Probiotics (beneficial gut bacteria) are the hottest term in the supplement industry right now. Rightfully so – they control many aspects of health as I discussed in a previous post. But there’s a lot more to the story then just popping a few capsules of probiotics. Probiotics have to be “fed” in order to survive. That’s where prebiotics come in. Prebiotics are indigestible food ingredients that stimulate the growth and maintenance of our beneficial gut flora.
Properly feeding the good bacteria may prevent bad bacterial overgrowth, resulting in improved health. Recent research by academic and industry experts suggests that supplementing with or consuming prebiotic-rich food may be more important than taking probiotics.
There are 2 known forms of prebiotics: soluble fiber and resistant starch.
Soluble Fiber Soluble fiber is indigestible by humans but serves as a great form of prebiotics.

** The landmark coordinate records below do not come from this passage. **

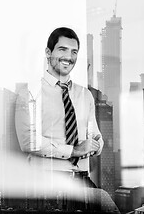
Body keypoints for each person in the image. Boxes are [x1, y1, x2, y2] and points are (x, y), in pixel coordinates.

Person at [15, 27, 104, 187]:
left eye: (74, 52)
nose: (69, 57)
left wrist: (97, 143)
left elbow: (94, 134)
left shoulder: (85, 95)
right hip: (46, 183)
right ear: (48, 52)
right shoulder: (30, 93)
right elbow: (29, 142)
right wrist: (74, 151)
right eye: (63, 49)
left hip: (82, 180)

Some forms of soluble fiber are inulin and oligofructose, along with fructooligosaccharides (FOS), galactooligosaccharides (GOS), other oligosaccharides and pectin. Fresh fruits and vegetables are a great source of soluble fiber as well.
Here are some examples with the amount of food required to obtain 6 g prebiotic fiber (the minimum effective dose): •Chicory root – 41.6 g/22.9 g •Jerusalem artichoke – 18 g/13.5 g •Dandelion greens – 13.5 g/10.8 g •Garlic – 12.5 g/5 g •Leek – 6.5 g/5.2 g •Asparagus – 2.5 g/2.5 g •Banana – 0.5 g/0.5 g
Resistant Starch Emerging evidence has revealed that resistant starch may be a great way to get prebiotics into our diet. Starchy vegetables and fruits (such as bananas) are good sources. Surprisingly, white potatoes and white rice that have been cooked and cooled, are also high in RS. You can try incorporating hard-boiled or converted rice like Uncle Ben’s original which tends to be higher in RS then other forms of rice.
Potato starch is another inexpensive and easy to use option. One tablespoon contains about 8 grams of RS. It’s mixes easily and doesn’t have much of a taste. Start with 1 tablespoons of potato starch in yogurt or a smoothie and increase up to 4 tablespoons a day. You may experience some gas in the beginning but this will subside as your gut biome becomes healthier. We recommend this brand of potato starch.
Benefits may be seen from as little as 6-12 grams/day of RS, but closer to 20 grams/day might be ideal. Potential effects of increasing RS include reduction in appetite, weight loss, lowered fasted blood glucose, and even lucid dreams!
If you decide to supplement with probiotics, ensure it has some type of prebiotic as well. When we developed eWhey, we included several forms of prebiotics to further enhance its healthfulness.
Feed your healthy gut bacteria for a month and see if you notice a difference.